Say I Love You.
好きっていいなよ。(Suki tte Ii na yo.)
Shoujo – Romance, drama, slice-of-life, smut
7 Volumes (ongoing)
Mei is a loner. She doesn’t have friends, and she doesn’t want friends. After she mistakenly kicks the most popular boy in school, Yamato, he wants to be her friend. But Mei insists she wants nothing to do with him…
Note: this review has been updated and can be found here.
I remember when Kodansha USA was asking fans for shoujo titles to license. This was one of the two most requested, and it’s easy to understand why Say I Love You. is so popular.
From the summary, Say I Love You. hardly seems like it deserves its attention. Unpopular girl meets popular guy (and visa versa, though not as common) is hardly a unique plot in manga, let alone fiction. Sometimes I think it’s harder to find a shoujo without this trope. Mei x Yamato is also a foregone conclusion, thus this is not a “who will she choose?” story to keep readers guessing. In the very first volume, loner Mei gains some friends, and one is a former enemy. Again, this plot has been done many times before.

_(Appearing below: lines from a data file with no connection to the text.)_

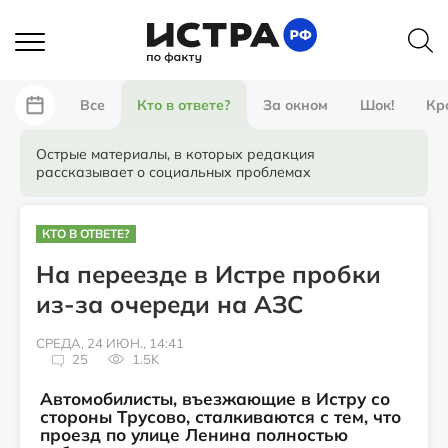
Все
Кто в ответе?
За окном
Шок!
Кр
Острые материалы, в которых редакция
рассказывает о социальных проблемах
КТО В ОТВЕТЕ?
На переезде в Истре пробки
из-за очереди на АЗС
СРЕДА, 24 ИЮН., 14:41
25
1.5K
Автомобилисты, въезжающие в Истру со
стороны Трусово, сталкиваются с тем, что
проезд по улице Ленина полностью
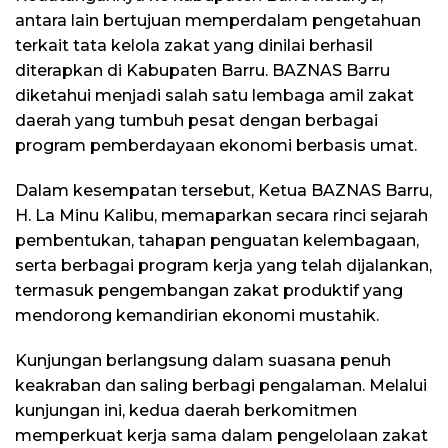
antara lain bertujuan memperdalam pengetahuan
terkait tata kelola zakat yang dinilai berhasil
diterapkan di Kabupaten Barru. BAZNAS Barru
diketahui menjadi salah satu lembaga amil zakat
daerah yang tumbuh pesat dengan berbagai
program pemberdayaan ekonomi berbasis umat.
Dalam kesempatan tersebut, Ketua BAZNAS Barru,
H. La Minu Kalibu, memaparkan secara rinci sejarah
pembentukan, tahapan penguatan kelembagaan,
serta berbagai program kerja yang telah dijalankan,
termasuk pengembangan zakat produktif yang
mendorong kemandirian ekonomi mustahik.
Kunjungan berlangsung dalam suasana penuh
keakraban dan saling berbagi pengalaman. Melalui
kunjungan ini, kedua daerah berkomitmen
memperkuat kerja sama dalam pengelolaan zakat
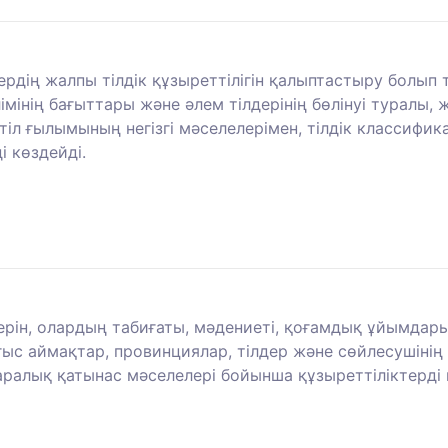
ттердің жалпы тілдік құзыреттілігін қалыптастыру болып
лімінің бағыттары және әлем тілдерінің бөлінуі туралы,
 тіл ғылымының негізгі мәселелерімен, тілдік классиф
 көздейді.
рін, олардың табиғаты, мәдениеті, қоғамдық ұйымдары,
ғыс аймақтар, провинциялар, тілдер және сөйлесушіні
ларалық қатынас мәселелері бойынша құзыреттіліктерді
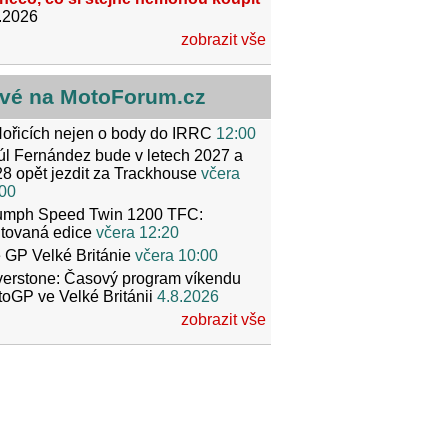
.2026
zobrazit vše
vé na MotoForum.cz
ořicích nejen o body do IRRC
12:00
l Fernández bude v letech 2027 a
8 opět jezdit za Trackhouse
včera
00
iumph Speed Twin 1200 TFC:
itovaná edice
včera 12:20
 GP Velké Británie
včera 10:00
verstone: Časový program víkendu
oGP ve Velké Británii
4.8.2026
zobrazit vše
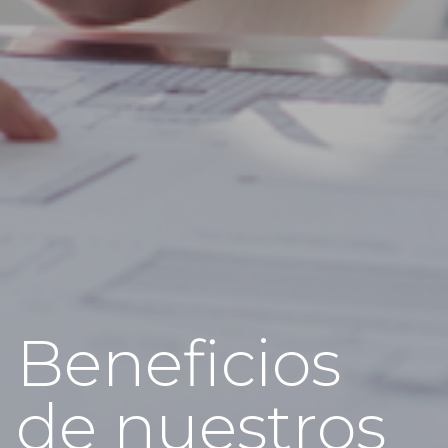
Beneficios
de nuestros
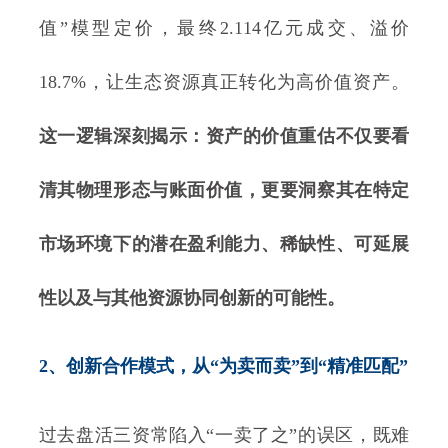
值”模型定价，最终2.114亿元成交、溢价
18.7%，让生态资源真正转化为高价值资产。
这一逻辑深刻揭示：资产的价值重估不仅要看
清其物理形态与账面价值，更要洞察其在特定
市场环境下的潜在盈利能力、稀缺性、可延展
性以及与其他资源协同创新的可能性。
2、创新合作模式，从“为卖而卖”到“精准匹配”
过去盘活三资常陷入“一卖了之”的误区，既难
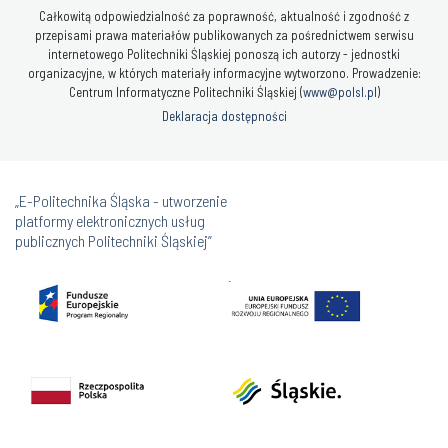
Całkowitą odpowiedzialność za poprawność, aktualność i zgodność z
przepisami prawa materiałów publikowanych za pośrednictwem serwisu
internetowego Politechniki Śląskiej ponoszą ich autorzy - jednostki
organizacyjne, w których materiały informacyjne wytworzono. Prowadzenie:
Centrum Informatyczne Politechniki Śląskiej (
www@polsl.pl
)
Deklaracja dostępności
„E-Politechnika Śląska - utworzenie
platformy elektronicznych usług
publicznych Politechniki Śląskiej”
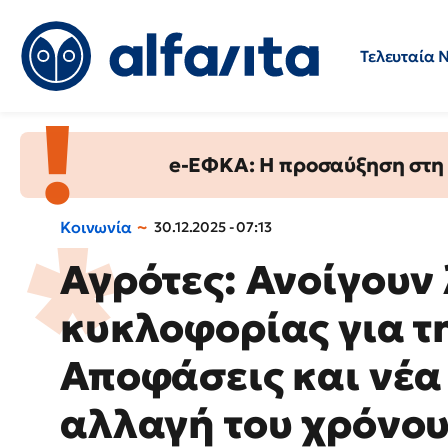
Τελευταία 
Προσλήψεις
Ερωτήσεις 
e-ΕΦΚΑ: Η προσαύξηση στη σ
Κοινωνία
30.12.2025 - 07:13
Αγρότες: Ανοίγουν
κυκλοφορίας για τ
Αποφάσεις και νέα
αλλαγή του χρόνο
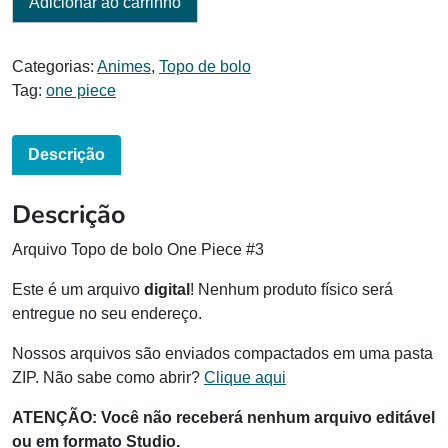
Adicionar ao carrinho
Categorias:
Animes
,
Topo de bolo
Tag:
one piece
Descrição
Descrição
Arquivo Topo de bolo One Piece #3
Este é um arquivo
digital
! Nenhum produto físico será
entregue no seu endereço.
Nossos arquivos são enviados compactados em uma pasta
ZIP. Não sabe como abrir?
Clique aqui
ATENÇÃO:
Você não receberá nenhum arquivo editável
ou em formato Studio.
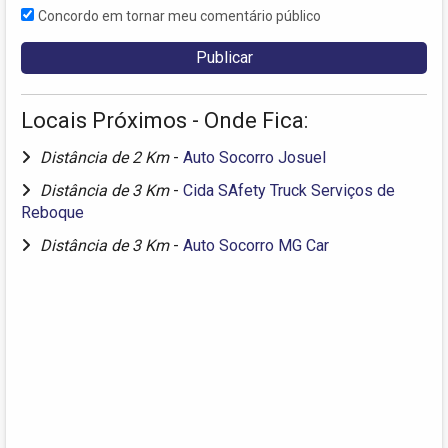
Concordo em tornar meu comentário público
Locais Próximos - Onde Fica:
Distância de 2 Km
-
Auto Socorro Josuel
Distância de 3 Km
-
Cida SAfety Truck Serviços de
Reboque
Distância de 3 Km
-
Auto Socorro MG Car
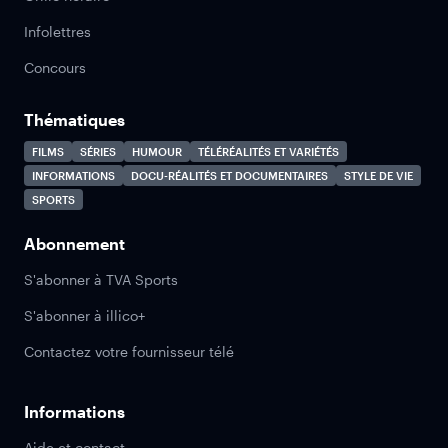
Infolettres
Concours
Thématiques
FILMS
SÉRIES
HUMOUR
TÉLÉRÉALITÉS ET VARIÉTÉS
INFORMATIONS
DOCU-RÉALITÉS ET DOCUMENTAIRES
STYLE DE VIE
SPORTS
Abonnement
S'abonner à TVA Sports
S'abonner à illico+
Contactez votre fournisseur télé
Informations
Aide et contact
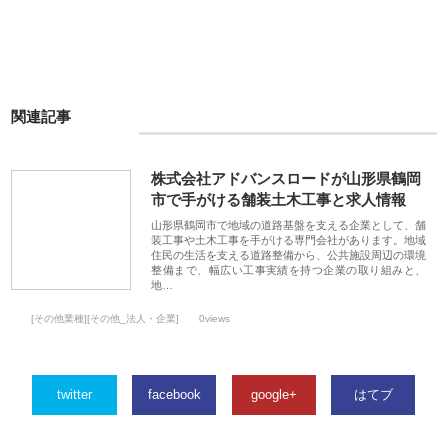
関連記事
株式会社アドバンスロードが山形県鶴岡
市で手がける舗装土木工事と求人情報
山形県鶴岡市で地域の道路基盤を支える企業として、舗
装工事や土木工事を手がける専門会社があります。地域
住民の生活を支える道路整備から、公共施設周辺の環境
整備まで、幅広い工事実績を持つ企業の取り組みと、
地…
[その他業種][その他_法人・企業]
0views
twitter
facebook
google+
はてブ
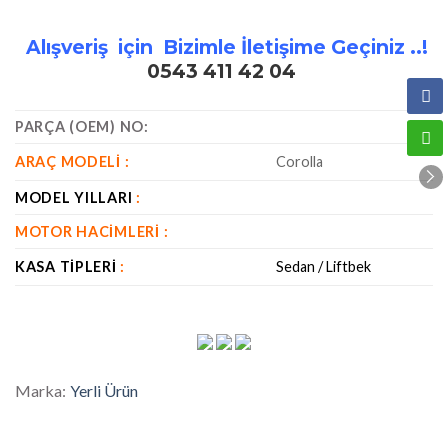
Alışveriş için Bizimle İletişime Geçiniz ..!
0543 411 42 04
PARÇA (OEM) NO:
ARAÇ MODELI :
Corolla
MODEL YILLARI
:
MOTOR HACIMLERI :
KASA TIPLERI
:
Sedan / Liftbek
Marka:
Yerli Ürün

So what makes this series good? It’s the growth of the characters. While most main manga characters do change over the course of a series, the development is a key focus in this series. Mei suddenly doesn’t become popular nor does she open up to everyone right away. Yamato is not always confident. Several side characters also get chapters dedicated to them — some quite a few. Through it all, Mei and the others learn a little bit more about life, love, and themselves. Fortunately, the life lessons are not preachy but poetic. I get a heartwarming feeling after reading each story arc.
Despite the fluffiness at times, this is a mature shoujo series. Kodansha USA rates this for OT. While it is labeled as a smut manga, the smut (so far) is limited. Sex is a part of these teenagers’ lives, but this series isn’t overly or constantly graphic. The cast are going through puberty and dealing with hormones, and some characters are more perverted than others, but sex isn’t forced into the storyline. Ironically, the earlier volumes are more explicit than the later ones.
The story does have its downsides. One character is given a couple of chapters early, but then he is hardly ever seen again. The fact that side characters get such significant screentime may be a negative for many people. In fact, I doubt any characters will end up alone, even the ones introduced for romantic tension. Lots of time passes in the early volumes (not surprising, as this is her first long series), so I do wonder how the author will continue to balance the passage of time with her relatively short story arcs. I feel like the first volume is the weakest, as I did not fully understand Mei or Yamato’s actions in the beginning (like Mei keeping Yamato’s number). But once after a couple of volumes, I was hooked.
Like most real teenagers, Mei, Yamato, and the others are all trying to handle their insecurities. Bullying is a recurring trauma source for the characters, and it is interesting to compare and contrast how they have (or haven’t) dealt with it. I wouldn’t call any of them strong characters, but they are not weak. They’re real. They’re complex. They’re conflicted. And while some characters start off as jerks, even the worst character so far is still better than many modern male leads. As I mentioned, Mei’s and Yamato’s early actions are a bit hard to comprehend, but I guess I’ll chalk that up to early volume syndrome.
The author has written several josei stories, and the art reflects this. Hazuki’s style focuses on realism and maturity rather than cuteness and beauty. It suits the tone of the series quite well. Bodies are long and thin with angular features. Partial nudity is shown at times. There aren’t a lot of panels with the traditional shoujo flowers or sparkles. Hairstyles and colors are pretty basic to reflect the realistic setting. A few chibi versions of the characters show up, but those are limited. Backgrounds are quite good, especially since sound effects and its associated screentones are not used too often. It’s a pretty unique style.
Honorifics are used. There were a few times I wish the translators would have done it another way (like using the term “yankee” over “gangbanger”, “Asamicchi” over “Asamitchi”), but that happens in any adaptation. Nothing is anywhere close to being a face-palming or rage-inducing choice or error. Translation notes are provided. The translators for this series are two of my favorites, so I really don’t have much to say.
I have to agree with the quote from Anime News Network Kodansha USA put on the back cover. This series is “just plain better than you think it is going to be”. Despite not being a comedy series, it’s the sort of shoujo that can put a smile on my face.
Again, Kodansha USA needs to fix their binding. Far too often the text is right in the natural book crease. Readers shouldn’t struggle to actually read. I’d pay the extra dollar to add some whitespace.
LuvLuv Press, an imprint of the former company Aurora Publishing, released a volume of the author’s one-shots in the josei title Voices of Love.
Sentai Filmworks released the anime on DVD and blu-ray, while Crunchyroll has the anime available to stream. There is also a live action film, but it isn’t currently available in the US.